Mice lacking the a-Dystrobrevin or Dystrophin proteins of the DGC exhibit dystrophic characteristics in skeletal muscle

Abstract

Muscular dystrophies are a group of genetic disorders that primarily affect skeletal muscle and are characterized by progressive muscle wasting and a shortened life span. Within skeletal muscle, the dystrophin-glycoprotein complex (DGC) links the extracellular matrix and the muscle cell cytoskeleton. Major forms of muscular dystrophy have been linked to abnormalities of the DGC proteins. Due to this, mice with mutations affecting the DGC are significant models for studying muscular dystrophy and its pathology. In this study we examined MDX mice, which do not express the Dystrophin protein, a-Dystrobrevin knockout mice (a-dbn- /-), which do not express the a-Dystrobrevin scaffolding protein, a-Syntrophin knockout mice (a-syn-/-), which do not express the a-Syntrophin signaling protein, and double knockout (DKO) (a-dbn-/- , a-syn-/-) mice.
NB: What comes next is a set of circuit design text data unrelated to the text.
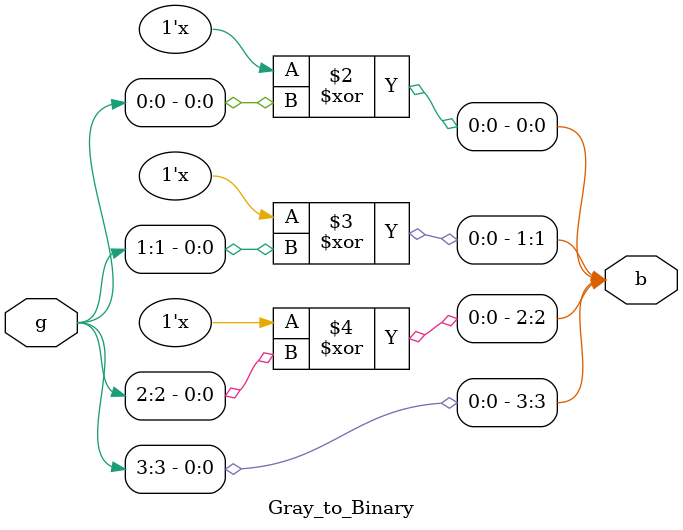
<source format=v>
`timescale 1ns / 1ps

module Gray_to_Binary(
    input [3:0] g,       //Input declaration
    output reg[3:0] b       //output declaration
    );
   always@(g)
   begin
 b[0]=b[1]^g[0];
 b[1]=b[2]^g[1];
 b[2]=b[3]^g[2];
 b[3]=g[3];
 end
endmodule
</source>
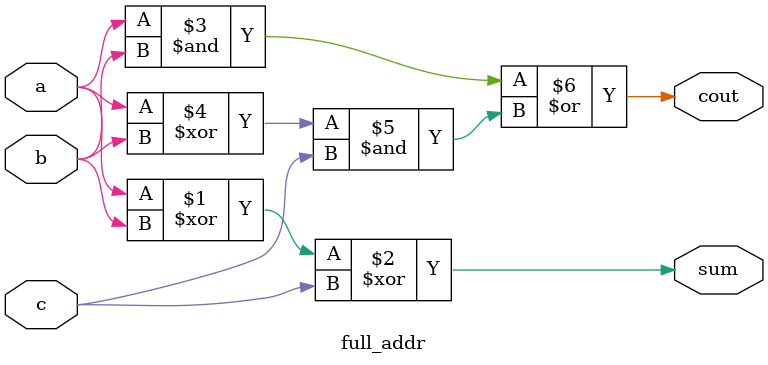
<source format=sv>

module full_addr(
  input logic a,b,c,
  output logic sum,cout);
  
  assign sum =a^b^c;
  assign cout =(a&b)|(a^b)&c;
  
endmodule 

</source>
We performed histological analyses of their skeletal muscle in search of dystrophic characteristics and inspected the morphology of their neuromuscular junctions (NMJs) to look for denervation. We found that the expression of the Dystrophin and a- Dystrobrevin proteins of the DGC are both significant determinants of skeletal muscle integrity and innervation. The expression of a-Syntrophin proved to be insignificant in determining the health of skeletal muscle. This study expanded our understanding of the DGC in both healthy and diseased muscle as well as how mutations of the DGC proteins influence the health of muscle fibers and contribute to characteristics of muscular dystrophy.